The president, who will travel abroad for a week just as Congress returns from recess Monday to begin a month of intensive work on a health care bill, did not announce any changes in position or new initiatives.

He repeated his belief that reform should include a government-run insurance option but stopped short of threatening to veto a bill that does not include such a feature. Demonstrating the difficulty that the public option faces, Sen. Joe Lieberman, the Connecticut independent who caucuses with Senate Democrats, said the public option lacks the votes to pass.

“I think we’re not going to get the votes to pass the overall bill if that becomes a condition of it,” Mr. Lieberman told the New Haven Independent.

Mr. Obama also showed an openness to taxing at least some benefits from employer-provided insurance plans, an idea he attacked during the presidential campaign when it was proposed by Republican rival Sen. John McCain of Arizona.

But the forum in front of roughly 200 lawmakers, activists and health care industry representatives at Northern Virginia Community College in Annandale served mainly to promote the president’s continued push for action.

“America has waited long enough for action on these issues,” Mr. Obama said.

The event was also an opportunity for the White House to tout its tech-savvy staff and outreach operation, which solicited questions by video on YouTube, as well as through the social networking site Facebook and through Twitter.

The Republican National Committee countered by live-blogging its response to the president’s comments, providing rapid-fire rebuttal.

But the White House’s promise of an engaging and free-spirited forum that invited debate and opposition views did not exactly come to pass.

Despite the much-touted outreach, the president in the end took only seven questions during the hour-long session - three coming via video, three from the audience and one coming from a Twitter user.

White House staff pre-selected the questions that the president was asked by video and Twitter. Obama adviser Valerie Jarrett, who moderated the forum, insisted that the president had not seen the questions in advance.

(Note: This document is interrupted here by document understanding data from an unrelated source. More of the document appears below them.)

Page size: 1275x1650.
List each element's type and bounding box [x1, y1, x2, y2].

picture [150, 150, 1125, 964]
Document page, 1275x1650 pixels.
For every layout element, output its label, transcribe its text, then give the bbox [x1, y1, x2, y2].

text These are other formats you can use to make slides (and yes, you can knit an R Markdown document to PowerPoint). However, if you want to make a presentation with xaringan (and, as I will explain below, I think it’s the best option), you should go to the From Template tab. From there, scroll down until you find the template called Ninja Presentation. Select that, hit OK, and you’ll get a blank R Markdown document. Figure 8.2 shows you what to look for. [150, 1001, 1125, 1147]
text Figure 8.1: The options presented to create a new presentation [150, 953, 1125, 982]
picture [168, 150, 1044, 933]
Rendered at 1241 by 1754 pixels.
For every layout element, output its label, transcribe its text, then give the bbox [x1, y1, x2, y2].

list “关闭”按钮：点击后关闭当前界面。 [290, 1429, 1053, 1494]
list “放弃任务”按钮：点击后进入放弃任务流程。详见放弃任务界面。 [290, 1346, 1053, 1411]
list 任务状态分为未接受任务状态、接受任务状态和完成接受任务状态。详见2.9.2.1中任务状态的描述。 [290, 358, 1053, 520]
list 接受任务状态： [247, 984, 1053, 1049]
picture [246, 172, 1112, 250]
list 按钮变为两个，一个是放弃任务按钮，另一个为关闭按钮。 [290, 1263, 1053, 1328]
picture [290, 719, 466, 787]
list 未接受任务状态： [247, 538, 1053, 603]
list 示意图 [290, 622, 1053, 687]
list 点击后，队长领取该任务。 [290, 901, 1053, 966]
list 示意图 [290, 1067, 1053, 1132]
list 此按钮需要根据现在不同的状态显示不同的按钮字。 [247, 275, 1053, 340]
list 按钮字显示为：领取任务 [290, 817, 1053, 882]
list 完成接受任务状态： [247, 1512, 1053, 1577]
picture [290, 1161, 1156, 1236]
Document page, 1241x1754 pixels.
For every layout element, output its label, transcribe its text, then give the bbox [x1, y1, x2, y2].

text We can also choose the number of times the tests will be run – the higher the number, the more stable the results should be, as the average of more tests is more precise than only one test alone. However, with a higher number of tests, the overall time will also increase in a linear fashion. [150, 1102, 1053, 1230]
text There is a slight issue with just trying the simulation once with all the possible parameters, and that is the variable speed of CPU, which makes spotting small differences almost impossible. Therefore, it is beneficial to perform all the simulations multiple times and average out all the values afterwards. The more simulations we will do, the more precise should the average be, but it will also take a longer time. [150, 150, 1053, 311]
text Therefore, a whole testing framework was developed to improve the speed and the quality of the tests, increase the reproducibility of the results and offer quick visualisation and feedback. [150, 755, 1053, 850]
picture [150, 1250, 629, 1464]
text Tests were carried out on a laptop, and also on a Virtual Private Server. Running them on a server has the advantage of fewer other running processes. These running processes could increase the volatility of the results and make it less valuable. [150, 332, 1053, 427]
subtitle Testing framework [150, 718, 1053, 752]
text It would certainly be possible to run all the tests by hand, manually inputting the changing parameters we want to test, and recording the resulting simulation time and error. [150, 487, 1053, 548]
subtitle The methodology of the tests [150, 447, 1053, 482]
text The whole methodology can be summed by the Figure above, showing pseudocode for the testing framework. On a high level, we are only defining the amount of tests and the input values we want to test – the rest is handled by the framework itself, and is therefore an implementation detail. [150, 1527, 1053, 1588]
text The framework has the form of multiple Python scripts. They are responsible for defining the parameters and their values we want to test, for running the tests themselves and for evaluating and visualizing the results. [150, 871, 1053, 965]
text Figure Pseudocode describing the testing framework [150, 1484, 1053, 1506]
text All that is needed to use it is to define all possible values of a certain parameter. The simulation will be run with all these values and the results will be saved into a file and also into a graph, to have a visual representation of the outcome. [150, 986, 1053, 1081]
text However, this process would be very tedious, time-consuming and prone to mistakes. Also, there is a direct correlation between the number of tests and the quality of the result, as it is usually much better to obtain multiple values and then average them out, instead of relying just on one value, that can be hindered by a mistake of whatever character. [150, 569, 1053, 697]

The three questions that came from the audience were all asked by people who worked or volunteered for liberal groups closely aligned with the White House.

Jason Rosenbaum, a member of Healthcare for America Now, an interest group pushing Mr. Obama’s reform ideas, asked Mr. Obama to talk about his plans for making health care affordable.

Another audience questioner was a woman from the Service Employees International Union, who asked Mr. Obama what she could do to help his health care reforms be passed into law.